Big data has trouble with big problems. We’ve had huge debates over the best economic stimulus, with mountains of data, and as far as I know not a single major player in this debate has been persuaded by data to switch sides.
This is a specious argument. First of all people do not always change their minds because of data, big or small. There are hundreds of thousands of conspiracy theorists out their who refuse to believe that President Obama was born in the United States, and nothing is going to change their minds. More to the point, however, is that data are only so good as the technology used to collect and analyze them. Forecasters can now predict five-day weather with a high degree of accuracy and are getting much better at ten. Weather systems are described as ‘complex’ because there are so many factors which contribute to wind speed, temperature, and precipitation, it is very hard to model them. Yet, we are getting there, and few of us doubt that in not very long, we will be able to plan vacations far in advance. Economics is called the dismal science for a good reason. There are so many factors that determine share prices, exchange rates, interest rates, consumer confidence, etc. that predicting economic activity is even harder than predicting the weather. At least the meteorologist does not have to deal with human psychology when crafting his models. It is normal, then, that economic predictions are still waffly.
Data favors memes over masterpieces. Data analysis can detect when large numbers of people take an instant liking to some cultural product. But many important (and profitable) products are hated initially because they are unfamiliar.
As I mentioned earlier in my discussion of Netflix, there will be fewer and fewer marketing experiments. Brooks assumes that the old way will prevail and that someone will invent a product, try it out on the public, and hang in there to see if initial negative reaction can be overcome.
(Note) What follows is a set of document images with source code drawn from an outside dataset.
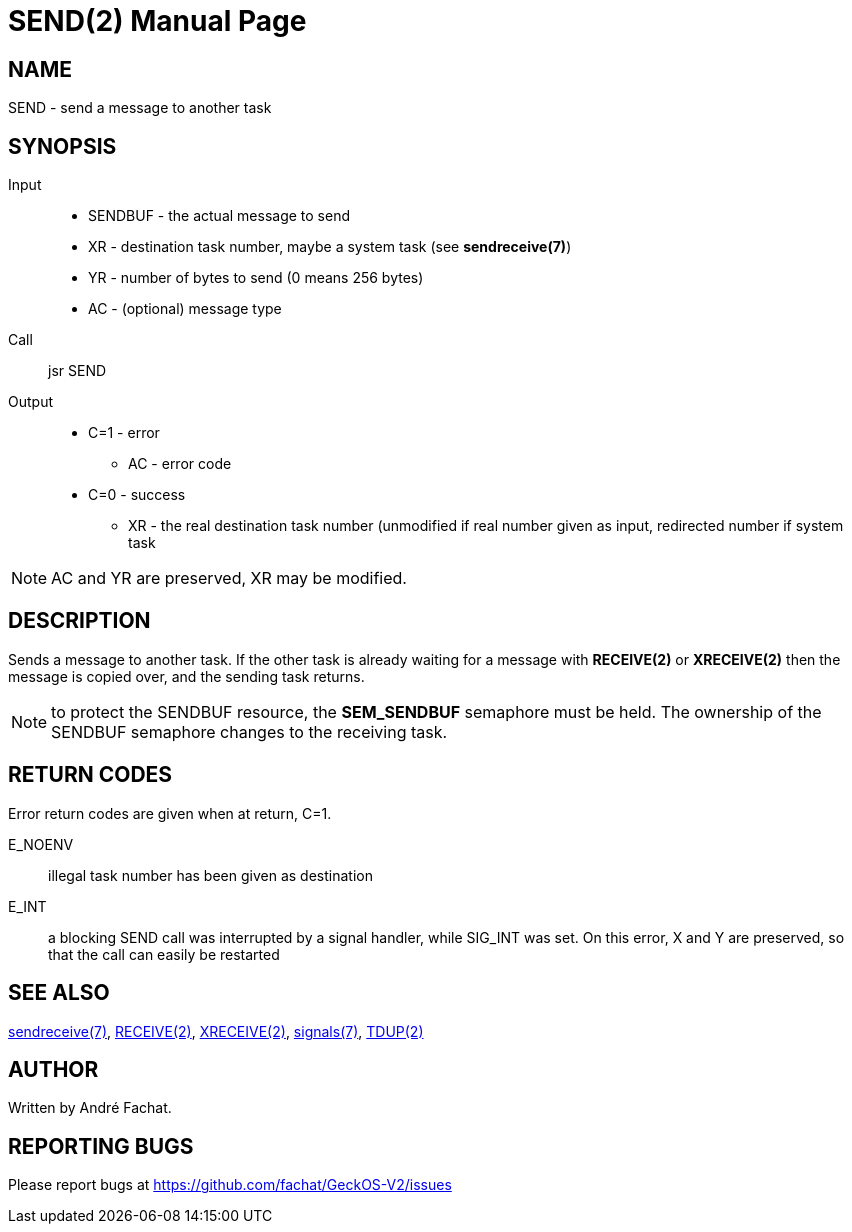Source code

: 
= SEND(2)
:doctype: manpage

== NAME
SEND - send a message to another task

== SYNOPSIS
Input::
	* SENDBUF - the actual message to send
	* XR - destination task number, maybe a system task (see *sendreceive(7)*)
	* YR - number of bytes to send (0 means 256 bytes)
	* AC - (optional) message type
Call::
	jsr SEND
Output::
	* C=1 - error
		** AC - error code
	* C=0 - success
		** XR - the real destination task number (unmodified if real number given as input, redirected number if system task

NOTE: AC and YR are preserved, XR may be modified.

== DESCRIPTION
Sends a message to another task. If the other task is already waiting for a message with *RECEIVE(2)* or *XRECEIVE(2)* 
then the message is copied over, and the sending task returns.

NOTE: to protect the SENDBUF resource, the *SEM_SENDBUF* semaphore must be held. The ownership of the SENDBUF
semaphore changes to the receiving task.

== RETURN CODES
Error return codes are given when at return, C=1.

E_NOENV::
	illegal task number has been given as destination
E_INT::
        a blocking SEND call was interrupted by a signal handler, while SIG_INT was set.
	On this error, X and Y are preserved, so that the call can easily be restarted

== SEE ALSO
link:../sendreceive.7.adoc[sendreceive(7)],
link:RECEIVE.2.adoc[RECEIVE(2)],
link:XRECEIVE.2.adoc[XRECEIVE(2)],
link:../signals.7.adoc[signals(7)],
link:TDUP.2.adoc[TDUP(2)]

== AUTHOR
Written by André Fachat.

== REPORTING BUGS
Please report bugs at https://github.com/fachat/GeckOS-V2/issues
Marketing will not work this way, but will first find out with exacting precision what consumers want and produce products according to those demands.
Data obscures values. I recently saw an academic book with the excellent title, “ ‘Raw Data’ Is an Oxymoron.” One of the points was that data is never raw; it’s always structured according to somebody’s predispositions and values. The end result looks disinterested, but, in reality, there are value choices all the way through, from construction to interpretation.
Of course. Although some scientific discoveries have been made by accident (e.g. penicillin), many more have been made through the process of hypothesis-test-theory. In other words, someone had to ask the question, “I wonder what would happen if…..”
In conclusion, I do not believe that Brooks has made a convincing argument against big data. On the contrary, all the points he raises confirm the robustness of the new discipline. Objective, value-neutral, logical analysis through the use of IT and logical algorithms is the future. No doubt about it.